Companies subject to mandatory hybrid general meetings are likely to experience a convergence of investor scrutiny and procedural formalism. The law's explicit recognition of remote participation as a legal equal to physical attendance removes previous ambiguities, yet simultaneously invites higher standards of technological integrity, documentation, and access control.
Boards, now tasked with appointing independent directors under the revised proportionality standard, may confront new structural constraints. While the title “independent director” signals functional insulation from internal influence, its codified definition imposes a categorical bar on ties that once fell within discretion.
Proxy advisors and institutional investors may seize on this framework to demand more rigorous nomination processes and clearer disclosures of independence, reshaping board dynamics through market mechanism rather than legal coercion.
Audit committee reforms, particularly the harmonization of shareholding thresholds for voting limitations, consolidate an area previously marked by technical inconsistency.
For the first time, regulatory clarity emerges on how influence is measured—not simply who casts votes, but how relational ownership is aggregated. This recalibration is poised to resonate most deeply in conglomerates with complex ownership webs, where beneficial control often eludes simplistic disclosure.
What remains to be observed is how these statutory changes will be interpreted in litigation and in no-action guidance. Courts and regulators alike will be instrumental in defining the operative scope of concepts such as “equitable treatment” and “participatory sufficiency” in the context of virtual assemblies. The success of the amendment will thus hinge less on its legislative precision than on its administrative and judicial actualization.
Can Legal Reform Rebuild Market Trust?
The 2025 amendments to Korea’s Commercial Act represent a critical inflection point in the trajectory of domestic corporate law. They mark a departure from a governance model centered on managerial discretion toward a structure more responsive to dispersed shareholder interests and procedural legitimacy.

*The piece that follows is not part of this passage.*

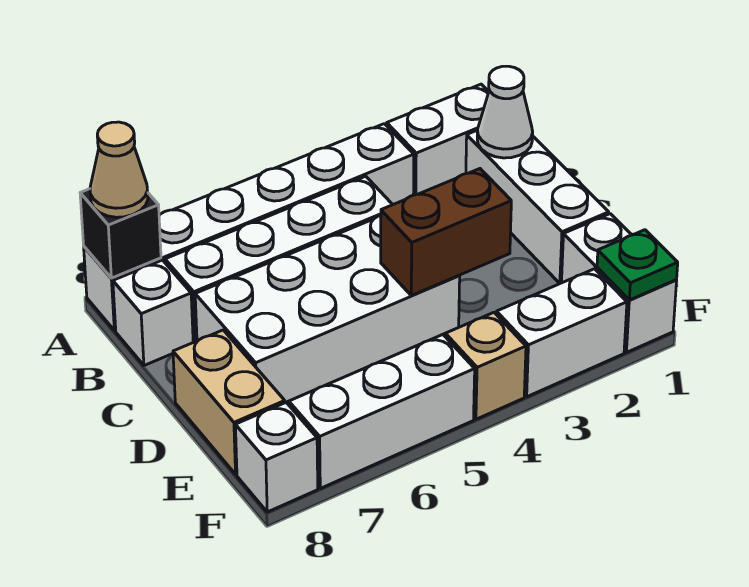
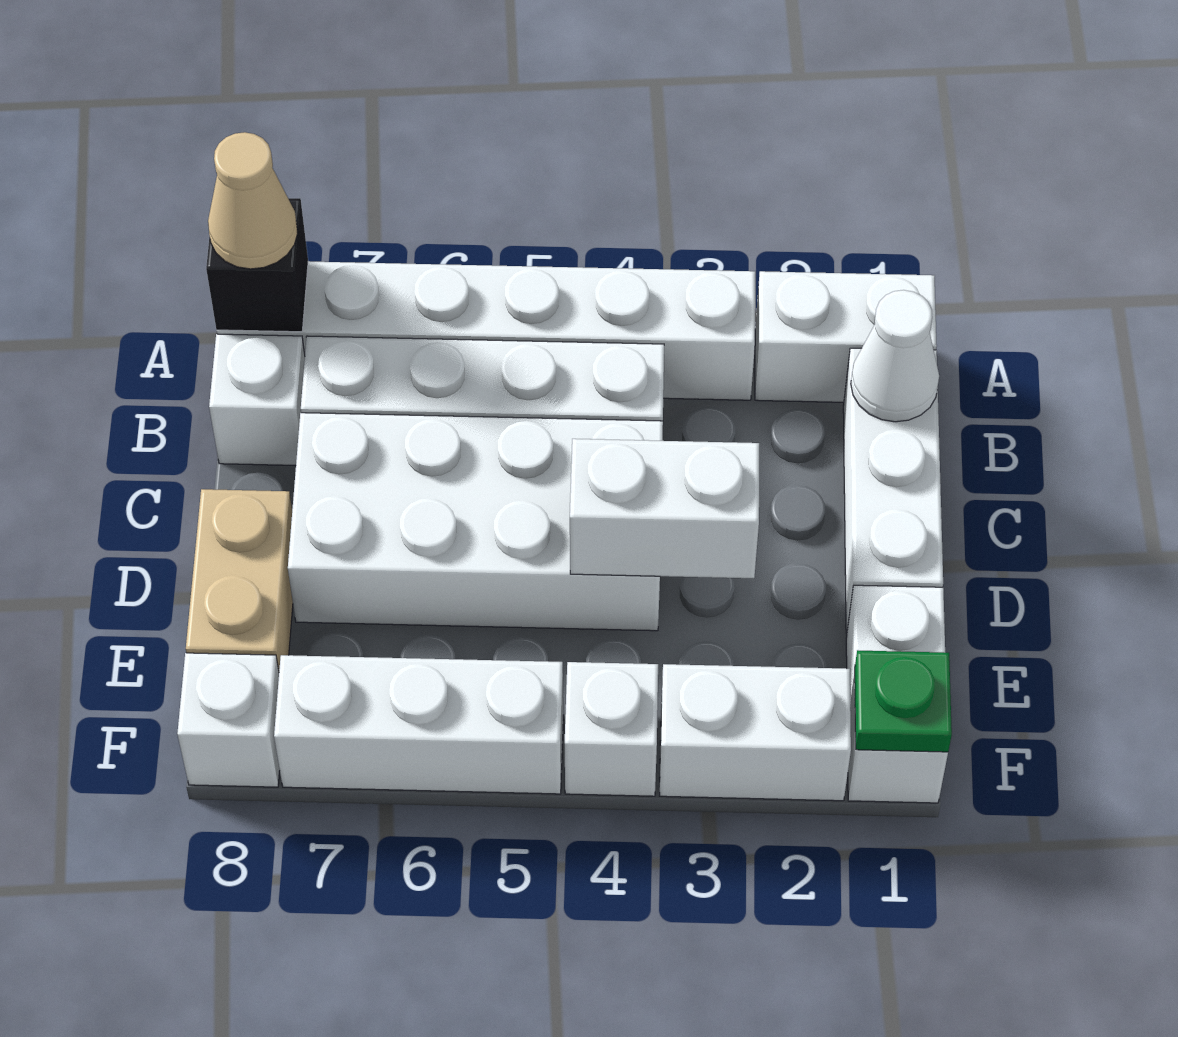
brown 1x2 brick [381,169,511,296] -> white 1x2 brick [570,439,759,578]
tan 1x1 brick [445,313,526,419] -> white 1x1 brick [565,662,658,796]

By codifying duties toward shareholders and enabling formal recognition of virtual assemblies, the law brings Korea into closer alignment with practices seen in jurisdictions such as Germany and Japan—without fully replicating either.
The change in nomenclature from “outside director” to “independent director” is not merely semantic. It reflects a jurisprudential orientation that values functional separation over formal affiliation. Yet whether this linguistic shift will translate into genuinely independent oversight will depend on how nomination processes evolve and how boards internalize the spirit of the law, not only its text.
While the reforms enhance normative clarity, particularly in areas such as audit committee voting and director duties, their success rests on implementation rather than drafting. The operational burden on companies will grow, especially in terms of shareholder communication, record retention, and board composition logistics.
Legal departments may need to institutionalize new routines around disclosure and procedural fairness. At the same time, minority shareholders may gain new levers with which to demand accountability.
For regulators and courts, the legislation introduces a platform from which to reinterpret long-standing corporate behaviors through a modern lens. But in a legal system still rooted in civil law formalism, the ambition of equitable treatment will test the balance between statutory literalism and purposive adjudication.
Ultimately, the amendments should be viewed less as a culmination and more as an initiation—an attempt to reset the baseline from which future governance norms will evolve. Whether that baseline proves sustainable will be determined not by law alone, but by the collective behavior of boards, shareholders, and institutional gatekeepers over the coming decade.